January 5, 2015

Don’t Blame The Rat

“So I need you to write a letter to the country club for me,” a prospect told me a couple of minutes into our scheduled call yesterday.

“What would you like me to tell them?”

“Well, I would like you to tell them in a round about way to go F themselves, that they have no loyalty. Make it clear I am not the only rich felon walking around that locker room. Also, make it convincing enough so they allow me to stay in the club.”

“If they are not loyal and they are threatening to kick you out of the club because of your guilty plea for tax evasion, why would you want to stay? Further, how did you respond when they pressed you about your actions?”

Rat, 3 year old on white

“Well, I told them some snitch ratted me out, and that useless was not a strong enough work to describe my lawyer who is trying to squeeze another hundred out of me.”
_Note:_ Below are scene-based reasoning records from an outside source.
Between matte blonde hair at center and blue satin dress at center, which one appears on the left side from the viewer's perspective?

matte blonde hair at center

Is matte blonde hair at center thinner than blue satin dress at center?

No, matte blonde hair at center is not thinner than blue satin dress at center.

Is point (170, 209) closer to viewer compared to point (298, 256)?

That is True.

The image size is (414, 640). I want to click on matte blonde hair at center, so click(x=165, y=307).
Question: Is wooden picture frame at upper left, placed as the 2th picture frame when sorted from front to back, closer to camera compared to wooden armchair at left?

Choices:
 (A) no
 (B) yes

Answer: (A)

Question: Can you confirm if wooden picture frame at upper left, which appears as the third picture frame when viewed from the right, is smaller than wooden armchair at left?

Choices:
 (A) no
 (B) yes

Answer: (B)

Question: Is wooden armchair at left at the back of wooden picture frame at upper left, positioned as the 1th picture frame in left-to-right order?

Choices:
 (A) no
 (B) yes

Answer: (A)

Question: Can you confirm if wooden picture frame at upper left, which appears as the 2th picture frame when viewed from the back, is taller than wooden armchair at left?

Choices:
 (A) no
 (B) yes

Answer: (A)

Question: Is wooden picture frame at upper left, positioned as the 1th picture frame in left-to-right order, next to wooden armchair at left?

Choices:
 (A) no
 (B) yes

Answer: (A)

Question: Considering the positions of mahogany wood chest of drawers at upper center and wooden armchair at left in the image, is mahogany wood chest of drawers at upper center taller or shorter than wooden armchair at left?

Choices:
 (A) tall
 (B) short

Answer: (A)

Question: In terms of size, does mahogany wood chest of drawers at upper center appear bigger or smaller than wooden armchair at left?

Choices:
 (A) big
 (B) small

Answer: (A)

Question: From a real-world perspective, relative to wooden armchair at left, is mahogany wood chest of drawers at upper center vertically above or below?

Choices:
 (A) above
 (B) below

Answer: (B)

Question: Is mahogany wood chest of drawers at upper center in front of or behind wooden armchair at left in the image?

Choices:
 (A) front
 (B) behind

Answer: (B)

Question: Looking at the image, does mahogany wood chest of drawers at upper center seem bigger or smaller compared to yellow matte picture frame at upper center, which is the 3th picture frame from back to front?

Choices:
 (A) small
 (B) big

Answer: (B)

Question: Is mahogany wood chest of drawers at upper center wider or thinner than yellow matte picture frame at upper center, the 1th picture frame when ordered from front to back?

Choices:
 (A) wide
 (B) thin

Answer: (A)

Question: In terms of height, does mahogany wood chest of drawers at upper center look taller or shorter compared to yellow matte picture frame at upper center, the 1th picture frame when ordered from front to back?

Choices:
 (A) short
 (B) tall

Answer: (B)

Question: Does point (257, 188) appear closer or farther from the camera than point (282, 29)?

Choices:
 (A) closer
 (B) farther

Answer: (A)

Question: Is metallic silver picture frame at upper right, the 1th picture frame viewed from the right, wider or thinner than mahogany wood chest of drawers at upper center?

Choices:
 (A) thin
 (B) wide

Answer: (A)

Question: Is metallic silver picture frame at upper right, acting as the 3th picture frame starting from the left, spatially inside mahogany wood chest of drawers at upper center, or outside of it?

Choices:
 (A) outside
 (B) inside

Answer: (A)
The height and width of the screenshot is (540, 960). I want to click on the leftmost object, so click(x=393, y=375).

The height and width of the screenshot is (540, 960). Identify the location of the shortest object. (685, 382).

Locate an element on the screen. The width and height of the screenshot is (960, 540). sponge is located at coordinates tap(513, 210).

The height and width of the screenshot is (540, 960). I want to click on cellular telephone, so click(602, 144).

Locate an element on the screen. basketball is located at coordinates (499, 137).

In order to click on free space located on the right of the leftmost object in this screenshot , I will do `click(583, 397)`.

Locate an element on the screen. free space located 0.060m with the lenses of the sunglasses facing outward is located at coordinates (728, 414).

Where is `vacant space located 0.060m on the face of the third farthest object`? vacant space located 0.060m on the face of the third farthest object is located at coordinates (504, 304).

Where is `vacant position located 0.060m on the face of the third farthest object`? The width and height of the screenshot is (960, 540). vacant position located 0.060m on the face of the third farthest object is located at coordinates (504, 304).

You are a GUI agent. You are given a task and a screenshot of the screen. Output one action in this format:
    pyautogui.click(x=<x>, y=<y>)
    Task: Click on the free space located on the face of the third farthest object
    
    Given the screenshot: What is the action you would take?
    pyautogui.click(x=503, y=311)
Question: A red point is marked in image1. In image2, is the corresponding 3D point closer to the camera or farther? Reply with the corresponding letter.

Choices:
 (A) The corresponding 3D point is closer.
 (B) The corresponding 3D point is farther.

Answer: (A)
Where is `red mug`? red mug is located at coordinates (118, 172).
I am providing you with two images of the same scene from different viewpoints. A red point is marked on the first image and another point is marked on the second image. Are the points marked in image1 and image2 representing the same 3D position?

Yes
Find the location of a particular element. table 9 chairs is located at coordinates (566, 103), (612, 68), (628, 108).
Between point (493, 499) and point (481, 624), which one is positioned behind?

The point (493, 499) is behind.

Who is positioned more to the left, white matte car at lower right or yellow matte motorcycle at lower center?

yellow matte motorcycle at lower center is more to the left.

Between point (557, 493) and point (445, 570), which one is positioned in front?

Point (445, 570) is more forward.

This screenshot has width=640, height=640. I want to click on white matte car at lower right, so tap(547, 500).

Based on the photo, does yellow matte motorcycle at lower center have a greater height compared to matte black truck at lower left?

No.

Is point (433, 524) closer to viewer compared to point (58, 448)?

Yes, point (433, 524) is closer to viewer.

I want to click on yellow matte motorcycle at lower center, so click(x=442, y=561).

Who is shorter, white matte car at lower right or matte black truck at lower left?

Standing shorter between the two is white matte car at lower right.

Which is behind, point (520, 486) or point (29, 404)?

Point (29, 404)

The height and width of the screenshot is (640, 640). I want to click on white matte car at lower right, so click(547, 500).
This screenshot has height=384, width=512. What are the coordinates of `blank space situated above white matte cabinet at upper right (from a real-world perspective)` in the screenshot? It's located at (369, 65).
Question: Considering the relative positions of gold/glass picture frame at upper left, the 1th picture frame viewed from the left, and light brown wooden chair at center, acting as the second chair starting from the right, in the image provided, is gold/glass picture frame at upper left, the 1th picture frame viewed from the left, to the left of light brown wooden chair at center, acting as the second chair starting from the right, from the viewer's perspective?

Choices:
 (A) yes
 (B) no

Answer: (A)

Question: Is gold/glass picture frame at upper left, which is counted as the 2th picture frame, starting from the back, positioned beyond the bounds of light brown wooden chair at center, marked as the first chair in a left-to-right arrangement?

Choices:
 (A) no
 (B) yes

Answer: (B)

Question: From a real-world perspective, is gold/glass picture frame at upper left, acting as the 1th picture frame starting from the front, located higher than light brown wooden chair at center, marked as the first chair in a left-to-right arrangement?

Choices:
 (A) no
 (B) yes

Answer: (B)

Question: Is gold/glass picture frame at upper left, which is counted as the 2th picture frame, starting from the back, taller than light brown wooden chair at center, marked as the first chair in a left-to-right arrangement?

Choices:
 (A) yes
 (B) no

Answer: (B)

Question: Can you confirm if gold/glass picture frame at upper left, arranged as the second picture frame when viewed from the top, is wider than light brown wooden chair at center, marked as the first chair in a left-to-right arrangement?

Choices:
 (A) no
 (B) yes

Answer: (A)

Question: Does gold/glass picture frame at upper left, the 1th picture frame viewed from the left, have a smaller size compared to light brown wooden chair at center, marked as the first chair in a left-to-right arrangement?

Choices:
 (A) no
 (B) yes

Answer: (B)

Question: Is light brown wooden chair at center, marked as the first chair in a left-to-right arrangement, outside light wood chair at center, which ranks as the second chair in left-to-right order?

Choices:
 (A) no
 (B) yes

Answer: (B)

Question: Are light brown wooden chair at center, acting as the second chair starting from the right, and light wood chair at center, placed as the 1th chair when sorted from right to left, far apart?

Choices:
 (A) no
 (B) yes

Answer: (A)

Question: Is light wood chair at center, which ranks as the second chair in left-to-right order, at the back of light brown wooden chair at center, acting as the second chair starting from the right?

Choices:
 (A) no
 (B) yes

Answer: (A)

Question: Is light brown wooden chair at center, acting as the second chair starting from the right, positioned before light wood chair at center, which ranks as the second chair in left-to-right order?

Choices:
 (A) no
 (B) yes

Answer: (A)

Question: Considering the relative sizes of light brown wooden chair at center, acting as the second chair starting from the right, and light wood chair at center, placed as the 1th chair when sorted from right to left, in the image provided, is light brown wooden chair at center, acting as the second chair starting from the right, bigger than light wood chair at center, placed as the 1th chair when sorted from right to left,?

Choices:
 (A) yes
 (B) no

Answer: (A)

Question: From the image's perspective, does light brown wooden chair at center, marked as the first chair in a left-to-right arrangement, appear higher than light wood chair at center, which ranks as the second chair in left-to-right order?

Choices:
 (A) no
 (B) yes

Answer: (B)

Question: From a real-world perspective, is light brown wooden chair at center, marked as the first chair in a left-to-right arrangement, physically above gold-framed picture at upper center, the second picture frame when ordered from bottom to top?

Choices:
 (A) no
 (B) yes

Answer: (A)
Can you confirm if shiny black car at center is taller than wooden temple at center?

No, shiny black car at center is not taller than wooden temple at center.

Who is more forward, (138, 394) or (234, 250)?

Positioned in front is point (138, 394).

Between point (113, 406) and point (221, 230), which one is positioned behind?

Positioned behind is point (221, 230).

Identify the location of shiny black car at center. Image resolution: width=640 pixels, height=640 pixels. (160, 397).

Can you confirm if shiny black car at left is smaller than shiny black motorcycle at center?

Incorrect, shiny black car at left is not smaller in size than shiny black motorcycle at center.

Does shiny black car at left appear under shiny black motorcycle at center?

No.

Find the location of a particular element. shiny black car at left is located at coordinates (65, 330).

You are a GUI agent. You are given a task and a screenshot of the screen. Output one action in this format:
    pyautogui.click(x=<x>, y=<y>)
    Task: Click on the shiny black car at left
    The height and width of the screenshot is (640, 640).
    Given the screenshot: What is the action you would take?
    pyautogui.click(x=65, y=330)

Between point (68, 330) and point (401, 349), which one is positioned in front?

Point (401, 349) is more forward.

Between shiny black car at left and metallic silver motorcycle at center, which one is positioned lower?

“I am sorry, but please do not blame the rat! I cannot write your letter and take your money. You see if I wrote the letter it would have to be honest. Blaming others, like your lawyer or this rat you speak of, is not a path to recovery—presuming you really want to recover from this minor setback. At the end you still might get kicked out, but if you do it honestly and from a position of strength at least you’d have your dignity. Isn’t that even better than staying in a club that no longer wants you? Further, moving forward I would try to avoid the prison parlance—snitch, rat and so on—it does not fit you. Next you’ll be saying, “Snitches get stitches”. For me to help, I need to know why staying in this club is so important.”

Unknown

“You going to put this in your blog?”

“Only if you give me permission, as others do. Most do not. Perhaps my readers can learn from you.”

“Go ahead.”

“Now, tell me why this is so important.”

“This club is my life, my identity. Kids got married there, had my weekly golf game, the picnics, and holidays. Going to Federal Prison is easier for me than dealing with this fallout.You gotta keep me in.”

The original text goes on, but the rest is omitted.